> [Records for processing]

◆ ◆ ◆

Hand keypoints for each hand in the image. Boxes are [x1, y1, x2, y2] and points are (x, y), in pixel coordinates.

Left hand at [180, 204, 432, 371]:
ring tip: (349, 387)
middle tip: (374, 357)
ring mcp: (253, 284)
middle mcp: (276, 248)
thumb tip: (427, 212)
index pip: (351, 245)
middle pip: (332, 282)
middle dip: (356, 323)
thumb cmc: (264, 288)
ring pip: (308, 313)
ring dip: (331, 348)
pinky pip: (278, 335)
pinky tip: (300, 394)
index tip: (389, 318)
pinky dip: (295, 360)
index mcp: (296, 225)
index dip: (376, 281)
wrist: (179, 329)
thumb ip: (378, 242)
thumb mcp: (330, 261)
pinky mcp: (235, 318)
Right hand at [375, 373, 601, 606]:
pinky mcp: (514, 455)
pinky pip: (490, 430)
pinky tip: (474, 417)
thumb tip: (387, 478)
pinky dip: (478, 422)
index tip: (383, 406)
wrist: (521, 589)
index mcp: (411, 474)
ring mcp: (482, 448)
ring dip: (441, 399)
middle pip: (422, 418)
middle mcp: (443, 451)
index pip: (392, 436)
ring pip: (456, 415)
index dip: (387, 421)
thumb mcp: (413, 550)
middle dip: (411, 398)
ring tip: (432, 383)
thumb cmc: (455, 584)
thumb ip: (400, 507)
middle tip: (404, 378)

◆ ◆ ◆

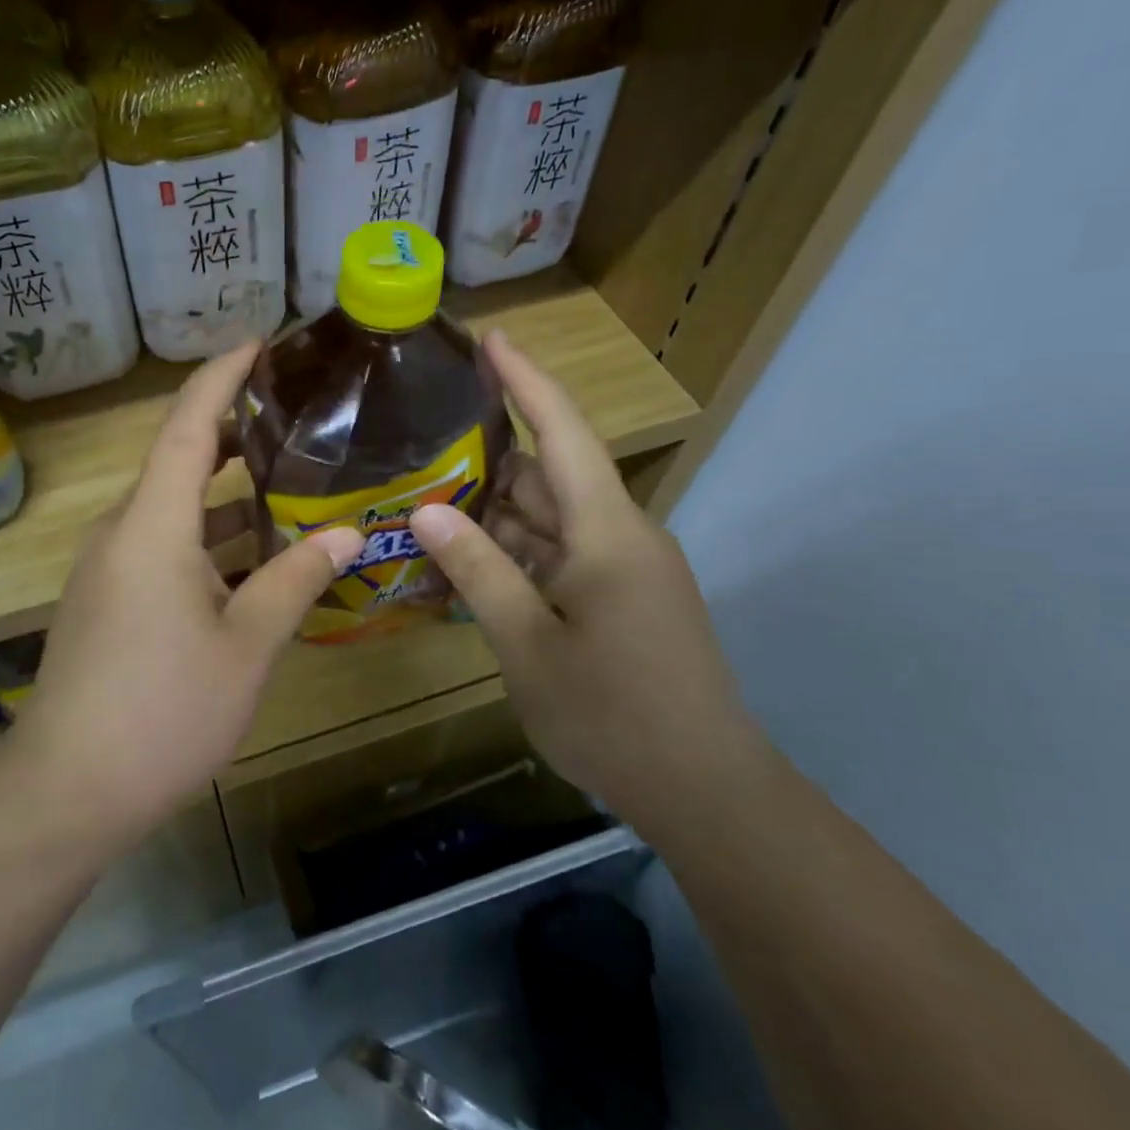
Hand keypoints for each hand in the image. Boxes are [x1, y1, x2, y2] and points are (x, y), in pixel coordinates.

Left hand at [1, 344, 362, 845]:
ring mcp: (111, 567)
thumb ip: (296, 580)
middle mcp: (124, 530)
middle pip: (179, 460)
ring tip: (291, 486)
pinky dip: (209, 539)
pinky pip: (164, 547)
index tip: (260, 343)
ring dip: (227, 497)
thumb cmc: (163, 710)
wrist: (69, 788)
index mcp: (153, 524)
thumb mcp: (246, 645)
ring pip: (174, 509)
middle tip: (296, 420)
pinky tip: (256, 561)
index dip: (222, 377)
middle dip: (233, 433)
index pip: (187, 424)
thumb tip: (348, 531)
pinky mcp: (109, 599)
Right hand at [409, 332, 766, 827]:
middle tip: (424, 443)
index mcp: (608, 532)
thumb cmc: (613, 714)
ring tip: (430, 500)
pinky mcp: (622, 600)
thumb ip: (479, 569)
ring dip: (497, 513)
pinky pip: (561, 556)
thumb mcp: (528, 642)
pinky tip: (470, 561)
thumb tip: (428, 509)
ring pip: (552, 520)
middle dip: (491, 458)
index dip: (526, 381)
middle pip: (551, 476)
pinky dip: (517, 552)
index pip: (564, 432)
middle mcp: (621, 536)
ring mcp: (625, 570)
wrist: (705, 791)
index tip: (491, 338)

◆ ◆ ◆

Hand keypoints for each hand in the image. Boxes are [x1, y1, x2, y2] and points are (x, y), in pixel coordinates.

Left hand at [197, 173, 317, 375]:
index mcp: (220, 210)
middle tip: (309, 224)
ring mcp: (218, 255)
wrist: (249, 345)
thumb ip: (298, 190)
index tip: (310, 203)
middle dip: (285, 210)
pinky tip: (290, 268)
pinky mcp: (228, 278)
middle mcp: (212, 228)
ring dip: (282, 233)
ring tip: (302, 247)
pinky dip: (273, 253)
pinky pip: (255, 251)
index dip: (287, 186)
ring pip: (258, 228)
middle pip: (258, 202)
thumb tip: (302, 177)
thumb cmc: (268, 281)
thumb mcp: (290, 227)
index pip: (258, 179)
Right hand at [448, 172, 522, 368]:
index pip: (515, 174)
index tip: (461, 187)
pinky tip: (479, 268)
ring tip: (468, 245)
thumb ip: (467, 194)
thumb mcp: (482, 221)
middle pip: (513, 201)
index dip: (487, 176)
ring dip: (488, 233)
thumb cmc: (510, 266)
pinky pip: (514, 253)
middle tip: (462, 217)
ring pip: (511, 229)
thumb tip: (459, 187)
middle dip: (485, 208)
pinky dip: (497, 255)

◆ ◆ ◆

> [Work order] In the listing above, locate the line containing "thumb cmc: (268, 281)" and the line containing "pinky dip: (497, 255)". Extract those two lines and every line between them, exactly as written, and only those.

> [Result for this exercise]
thumb cmc: (268, 281)
thumb mcp: (290, 227)
index pip: (258, 179)
Right hand at [448, 172, 522, 368]:
index pip: (515, 174)
index tip: (461, 187)
pinky tip: (479, 268)
ring tip: (468, 245)
thumb ip: (467, 194)
thumb mcp: (482, 221)
middle pip: (513, 201)
index dip: (487, 176)
ring dip: (488, 233)
thumb cmc: (510, 266)
pinky pip: (514, 253)
middle tip: (462, 217)
ring pip: (511, 229)
thumb tip: (459, 187)
middle dip: (485, 208)
pinky dip: (497, 255)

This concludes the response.